> [Problem requirements]
Every line below needs to be returned exactly as written.

> [Provided data]
= Beginning of Section =

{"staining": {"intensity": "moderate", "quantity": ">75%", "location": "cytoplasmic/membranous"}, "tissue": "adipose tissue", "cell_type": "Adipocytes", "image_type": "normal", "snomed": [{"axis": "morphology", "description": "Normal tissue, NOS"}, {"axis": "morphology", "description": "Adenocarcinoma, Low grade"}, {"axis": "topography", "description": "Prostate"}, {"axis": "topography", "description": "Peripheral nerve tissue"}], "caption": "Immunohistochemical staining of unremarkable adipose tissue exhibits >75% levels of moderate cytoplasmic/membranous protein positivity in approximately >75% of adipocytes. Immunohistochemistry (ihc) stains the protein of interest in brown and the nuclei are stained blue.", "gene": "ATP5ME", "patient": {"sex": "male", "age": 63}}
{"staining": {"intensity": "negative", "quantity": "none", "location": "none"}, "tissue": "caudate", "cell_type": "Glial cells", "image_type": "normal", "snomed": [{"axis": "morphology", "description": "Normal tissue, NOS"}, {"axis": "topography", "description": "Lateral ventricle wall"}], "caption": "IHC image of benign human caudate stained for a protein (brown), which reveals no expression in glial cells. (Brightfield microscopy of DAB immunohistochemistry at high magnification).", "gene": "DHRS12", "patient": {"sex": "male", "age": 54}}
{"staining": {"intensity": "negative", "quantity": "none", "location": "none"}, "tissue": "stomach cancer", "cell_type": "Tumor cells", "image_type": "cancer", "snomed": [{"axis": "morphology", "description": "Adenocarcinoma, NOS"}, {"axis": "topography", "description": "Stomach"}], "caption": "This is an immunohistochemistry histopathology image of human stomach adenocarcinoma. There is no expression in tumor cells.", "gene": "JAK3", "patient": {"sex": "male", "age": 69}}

= End of Section =

> [Response to the task]
{"staining": {"intensity": "moderate", "quantity": ">75%", "location": "cytoplasmic/membranous"}, "tissue": "adipose tissue", "cell_type": "Adipocytes", "image_type": "normal", "snomed": [{"axis": "morphology", "description": "Normal tissue, NOS"}, {"axis": "morphology", "description": "Adenocarcinoma, Low grade"}, {"axis": "topography", "description": "Prostate"}, {"axis": "topography", "description": "Peripheral nerve tissue"}], "caption": "Immunohistochemical staining of unremarkable adipose tissue exhibits >75% levels of moderate cytoplasmic/membranous protein positivity in approximately >75% of adipocytes. Immunohistochemistry (ihc) stains the protein of interest in brown and the nuclei are stained blue.", "gene": "ATP5ME", "patient": {"sex": "male", "age": 63}}
{"staining": {"intensity": "negative", "quantity": "none", "location": "none"}, "tissue": "caudate", "cell_type": "Glial cells", "image_type": "normal", "snomed": [{"axis": "morphology", "description": "Normal tissue, NOS"}, {"axis": "topography", "description": "Lateral ventricle wall"}], "caption": "IHC image of benign human caudate stained for a protein (brown), which reveals no expression in glial cells. (Brightfield microscopy of DAB immunohistochemistry at high magnification).", "gene": "DHRS12", "patient": {"sex": "male", "age": 54}}
{"staining": {"intensity": "negative", "quantity": "none", "location": "none"}, "tissue": "stomach cancer", "cell_type": "Tumor cells", "image_type": "cancer", "snomed": [{"axis": "morphology", "description": "Adenocarcinoma, NOS"}, {"axis": "topography", "description": "Stomach"}], "caption": "This is an immunohistochemistry histopathology image of human stomach adenocarcinoma. There is no expression in tumor cells.", "gene": "JAK3", "patient": {"sex": "male", "age": 69}}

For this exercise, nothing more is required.